This past weekend, demonstrators in Bethlehem, Allentown, and Easton came together to protest and call for an end to police brutality in America.
The recent rise in outrage follows the killing of George Floyd, an unarmed black man from Minneapolis, at the hands of a police officer. Floyd’s death has since sparked outrage across the nation, with petitions flooding social media and various riots and protests forming in major cities. In an effort to support the greater Black Lives Matter cause, residents of the Lehigh Valley organized multiple events, with two taking place in Bethlehem and Allentown on May 30 and one in Easton on May 31.
The demonstration in Bethlehem began at 3 p.m. in Rose Garden Park. As the event organizers took to the stage, protesters with signs boasting various slogans quickly gathered. Many, as per state recommendations, wore face masks.
In their speeches, organizers encouraged attendees to speak up against racism in their everyday lives, as well as emphasizing the importance of registering to vote.
The initial organizer of the event, 2017 Liberty High School graduate Matty Fall, began planning the event only a day before; her anger over Floyd’s death fueled her the entire way.
“[What happened to George Floyd] was a racially motivated murder and it keeps happening again, and again, and again to my black brothers and sisters,” Fall said in her speech. “And I’m tired.”
Fall, who is currently studying criminal justice at John Jay College of Criminal Justice in New York City, did not expect the overwhelming turnout of the event.
“I whipped up a little poster and spread it everywhere we thought anybody could see it,” Fall said. “I thought maybe 30, 40 people maybe and that would’ve been enough by me.”
Instead, hundreds of supporters filled the streets of Bethlehem as they marched toward Bethlehem Public Library. Chants of “Black Lives Matter,” “no justice, no peace,” and “I can’t breathe,” echoed through the crowd, which stretched for blocks. Many passersby in cars and on sidewalks honked or cheered in support, while volunteers passed out water bottles.
Cyndria Pugh, a protester and a friend of the event’s organizers, marveled at the march’s turnout.
“I’m not from around here, but just seeing the amount of people that came out,” Pugh said. “Like, this started yesterday. And seeing how many people came out from around here — it’s amazing to see the town unite as one and be able to do this. It’s beautiful. I hope that more people as we’re walking can see it and maybe they’ll stop and they’ll join, or maybe they’ll just know more now and they’ll see that it’s okay to do this. It’s perfectly fine, it’s normal. We’re supposed to do this, we’re supposed to all care for each other and stand up for each other.”
Another protester, Bethlehem Catholic High School student Nicholas Abi-Daher, agrees with the importance of showing unity as a community.
“I think it’ll show the community that we’re able to come together regardless of race,” Abi-Daher said. “We can stick together for what’s right and show that we can overcome adversity.”
Once reaching Bethlehem Public Library, demonstrators gathered once more and continued to shout chants, as well as Floyd’s name.

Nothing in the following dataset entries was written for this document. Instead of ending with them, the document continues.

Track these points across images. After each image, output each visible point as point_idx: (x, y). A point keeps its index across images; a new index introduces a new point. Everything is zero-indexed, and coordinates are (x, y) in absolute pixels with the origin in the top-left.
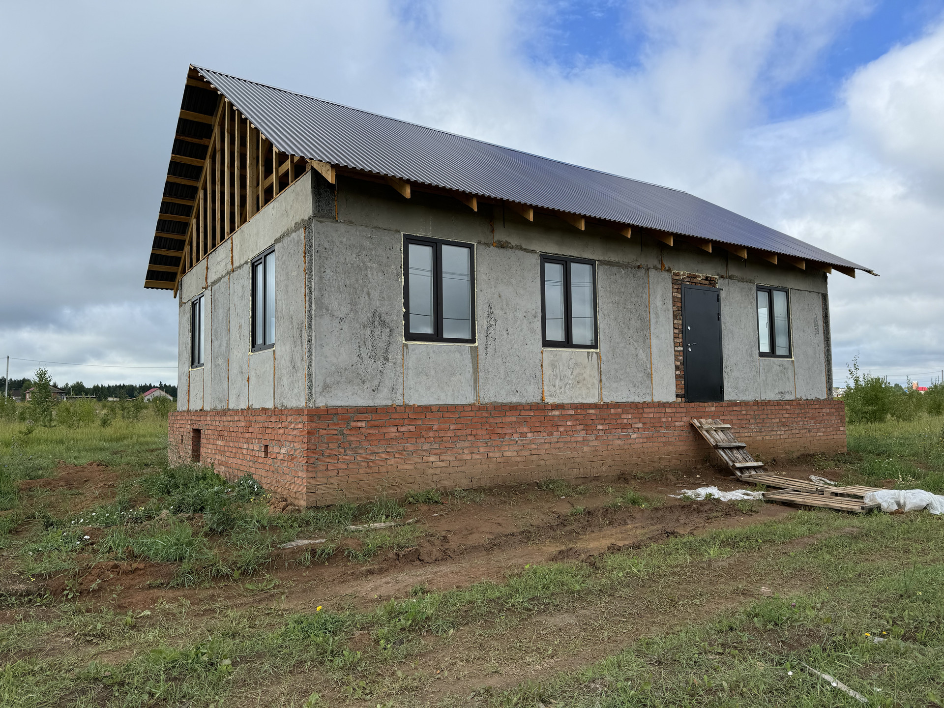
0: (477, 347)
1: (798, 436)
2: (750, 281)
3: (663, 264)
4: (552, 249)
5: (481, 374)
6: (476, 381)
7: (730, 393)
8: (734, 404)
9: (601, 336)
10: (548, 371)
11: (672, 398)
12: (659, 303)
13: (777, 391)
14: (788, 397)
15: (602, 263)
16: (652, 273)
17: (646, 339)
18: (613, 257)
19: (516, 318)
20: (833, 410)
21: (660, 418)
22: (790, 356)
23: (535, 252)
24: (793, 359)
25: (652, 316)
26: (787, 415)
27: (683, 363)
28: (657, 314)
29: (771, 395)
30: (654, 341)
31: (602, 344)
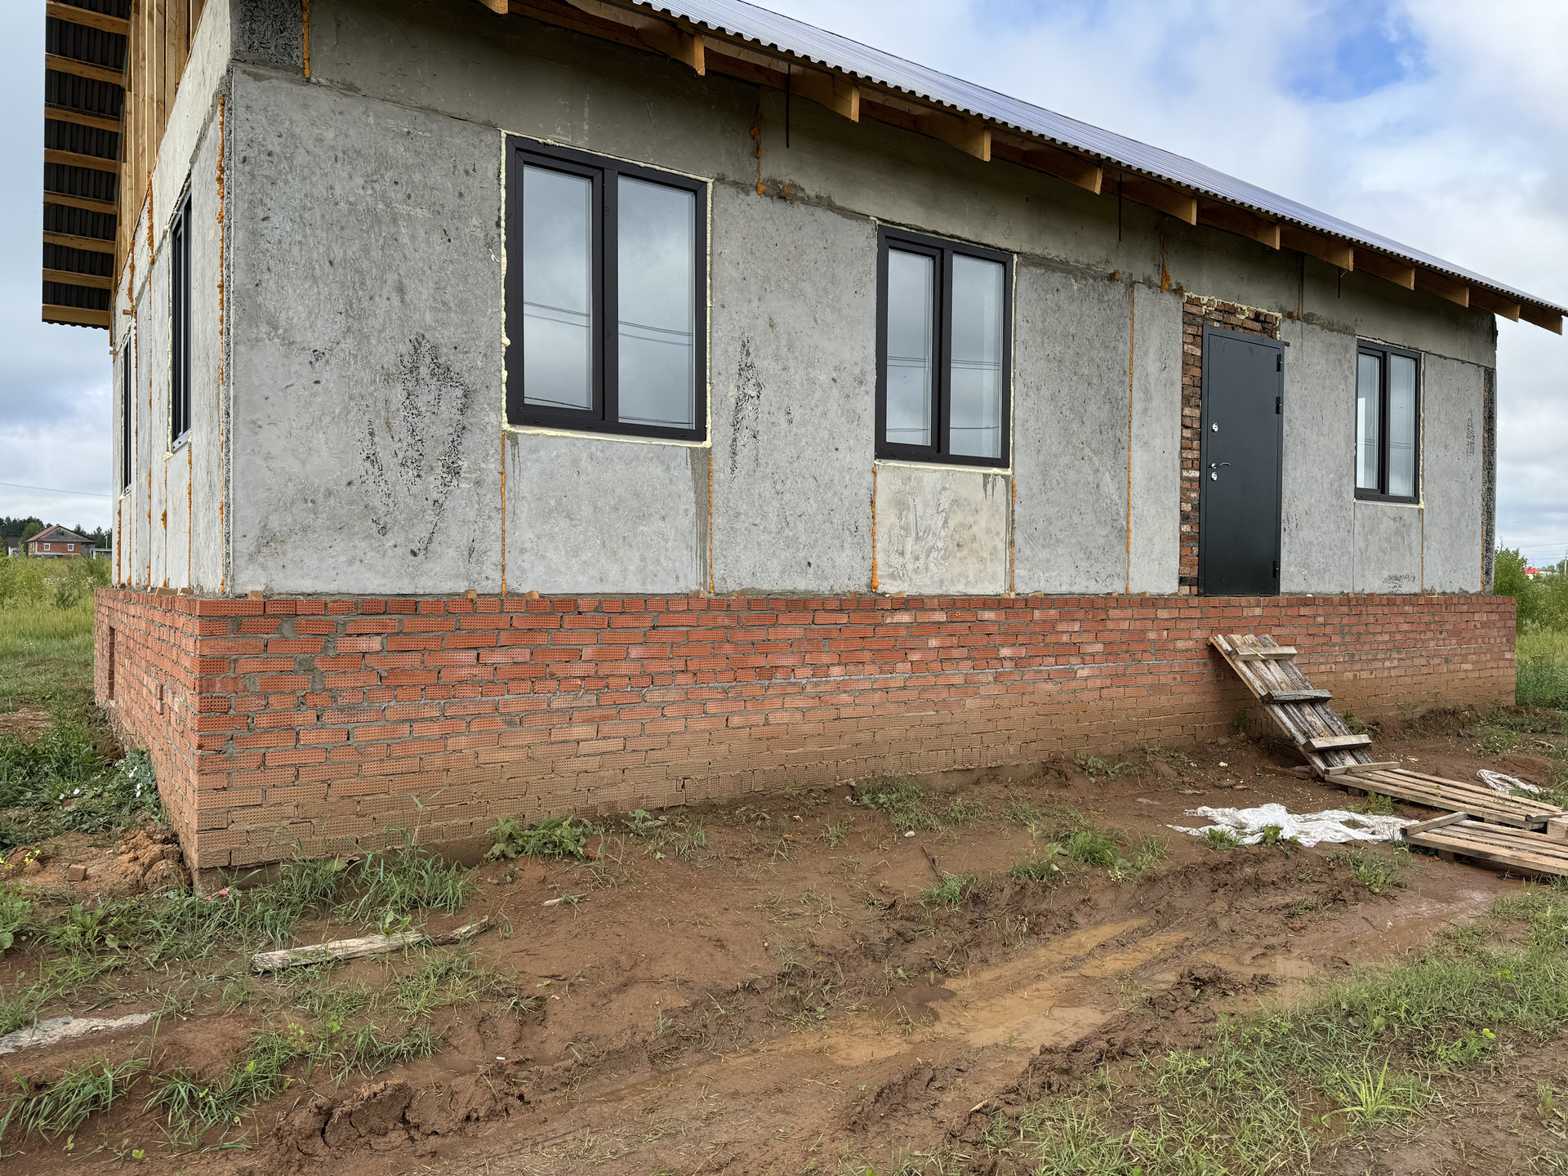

The Bethlehem Police began to block off roads leading to the protest and assisted stuck vehicles in turning around, but their appearance did not lead to any violence.
Scott Meixell, the Bethlehem deputy chief of police, was satisfied with the peaceful way in which the protest played out and was handled.
“Everybody was peaceful here, so it’s fine,” Meixell said. “That’s what we like to see. It’s unfortunate what happened in Minneapolis. We always do extensive training — constant training is how we prevent something like [George Floyd’s] death from happening. Being peaceful is the best way to be heard, your message gets clouded when you get violent.”
Many of the protesters, including Abi-Daher, were inspired to attend by a deep feeling of unjustness.
“Enough is enough,” Abi-Daher said. “We need to show unity across the nation, as you can see all around the country people are gathering. Let their voices be heard so we can actually put an end to racism or do as much as we can. I came out here personally today because I think what happened is sick overall. It’s just a horrible thing.”
This feeling of unfairness spreads, as well, to white allies. Charles Bingham, who attends Moravian Academy, desired to use his privilege to support the black community.
“I think what was done to George Floyd and the countless other victims of the corrupt police system and police brutality needs to be stopped,” Bingham said. “It was very wrong of the police officer and the others who stood watching him [kneel on Floyd’s neck]. I came today to show my support for the black community. I’m not black so I can’t understand how they feel, but I can use my privilege of being white to be heard … I recognize and want to help the black community during this time.”
Protest organizers hoped that the march would lead to local change within the Bethlehem precinct. Greater change to police forces nationwide seems to be a sentiment shared by demonstrators across the country.
Pugh, as well as the leaders of the Bethlehem march, encourage Lehigh Valley residents to do all they can in support of movements protesting against racism and police brutality.
“It’s not fair that people are standing by and just ignoring it,” Pugh said. “Even if they know about it, some people are just being oblivious to the fact that it’s going on and we will never be completely equal until everybody stands together as one. In general, for America, it’s ‘America the free and the equal.’ We will never be that unless we all stand together as one and come together united.”